In the months that followed, other investigations confirmed what observers on the ground had reported and decried the NYPD’s treatment of protesters, onlookers, and legal observers. A September 2020 Human Rights Watch report concluded that police conduct in Mott Haven amounted to “serious violations of international human rights law,” noting that “legal observers and volunteers providing jail support are human rights defenders who are protected under international human rights law and should never be targeted for this work.” Reports by the New York City Department of Investigation and the state attorney general also made note of the NYPD’s detention of legal observers.
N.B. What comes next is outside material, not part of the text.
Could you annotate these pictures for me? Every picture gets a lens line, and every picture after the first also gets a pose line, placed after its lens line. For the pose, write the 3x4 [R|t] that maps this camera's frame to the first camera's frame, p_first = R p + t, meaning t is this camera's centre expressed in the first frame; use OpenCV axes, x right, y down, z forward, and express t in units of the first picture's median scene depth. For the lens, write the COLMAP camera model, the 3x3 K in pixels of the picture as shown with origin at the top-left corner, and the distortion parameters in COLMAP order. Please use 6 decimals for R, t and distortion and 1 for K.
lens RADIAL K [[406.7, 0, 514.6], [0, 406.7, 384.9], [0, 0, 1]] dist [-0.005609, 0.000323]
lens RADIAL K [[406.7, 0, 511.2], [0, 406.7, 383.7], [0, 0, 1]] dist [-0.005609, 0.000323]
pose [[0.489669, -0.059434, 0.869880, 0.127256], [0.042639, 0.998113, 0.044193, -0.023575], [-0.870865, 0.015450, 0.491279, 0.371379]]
But none of these letters or reports have elicited any response from the NYPD concerning its treatment of legal observers, according to the complaint. There’s no evidence that Rice or anyone in the Legal Bureau was disciplined or even investigated over the direction to arrest the legal observers, and the NYPD has persisted in its claim that the arrests were entirely appropriate.
The NYPD declined to answer questions about police conduct in Mott Haven and NYPD policy with regard to legal observers. The New York City Law Department, which is representing the NYPD, the mayor, and the various individual NYPD officials and officers named in the suit, did not respond to questions by the time of publication.
“Legal observers do critical work to protect protest rights on the streets, and attacks on legal observers are attacks on those rights.”
In a September 2020 letter to Human Rights Watch, NYPD Deputy Commissioner for Legal Matters Ernest Hart maintained that legal observers were not targeted in Mott Haven, and claimed that in fact they were not exempt from the curfew restrictions and were therefore subject to arrest. “Plainly,” he wrote, “there cannot be a legal observer of a protest that itself is illegal.”
Terence Monahan, then the NYPD chief of department, who personally supervised the Mott Haven action, told DOI investigators that responsibility for the detention of the legal observers fell on the Legal Bureau, but that he ordered them released as soon as he learned they had been detained. Monahan was talking to a representative of the mayor’s office who was on the scene, he said. “I told his person I was going to release all the legal observers.”
Shea, for his part, has answered questions about the detention of legal observers by insinuating that they might be using their status as cover for illegal activity. Interviewed by the DOI, Shea couldn’t recall whether the NYPD had any specific protections for legal observers in mass arrest situations. “If there is a situation where they are arrested, what I have seen is that they are committing violations under the guise of being, whether it is an essential worker or legal observers or something along those lines,” he told investigators.
Testifying before New York Attorney General Letitia James, Shea sounded a similarly skeptical note. “Legal observers, I’m not sure what you’re referring to there,” he told James. “Having a shirt or a hat that says Legal Observer, does not mean that person is an attorney … that they’re actually performing any legal function. We go on the facts in front of us, and we had incidents of many people committing crimes and violations, and we responded to those facts.”
Absent any indication that the NYPD has reconsidered the harassment, assault, and detention of a group that functions as the eyes and ears of the legal institutions ensuring that the right to protest is protected, civil rights lawyers say they fear the NYPD and the government of New York City will continue to brutalize and sideline legal observers at future protests.
“Legal observers do critical work to protect protest rights on the streets, and attacks on legal observers are attacks on those rights,” said Oliver, the lawyer bringing the suit, along with Elena Cohen and Remy Green. “The presence of legal observers is a deterrence to police misconduct. … When there’s misconduct that targets legal observers but no meaningful transparency and accountability, it sends two messages: that it’s OK to treat legal observers that way, and that people who volunteer to be legal observers should expect that kind of treatment.”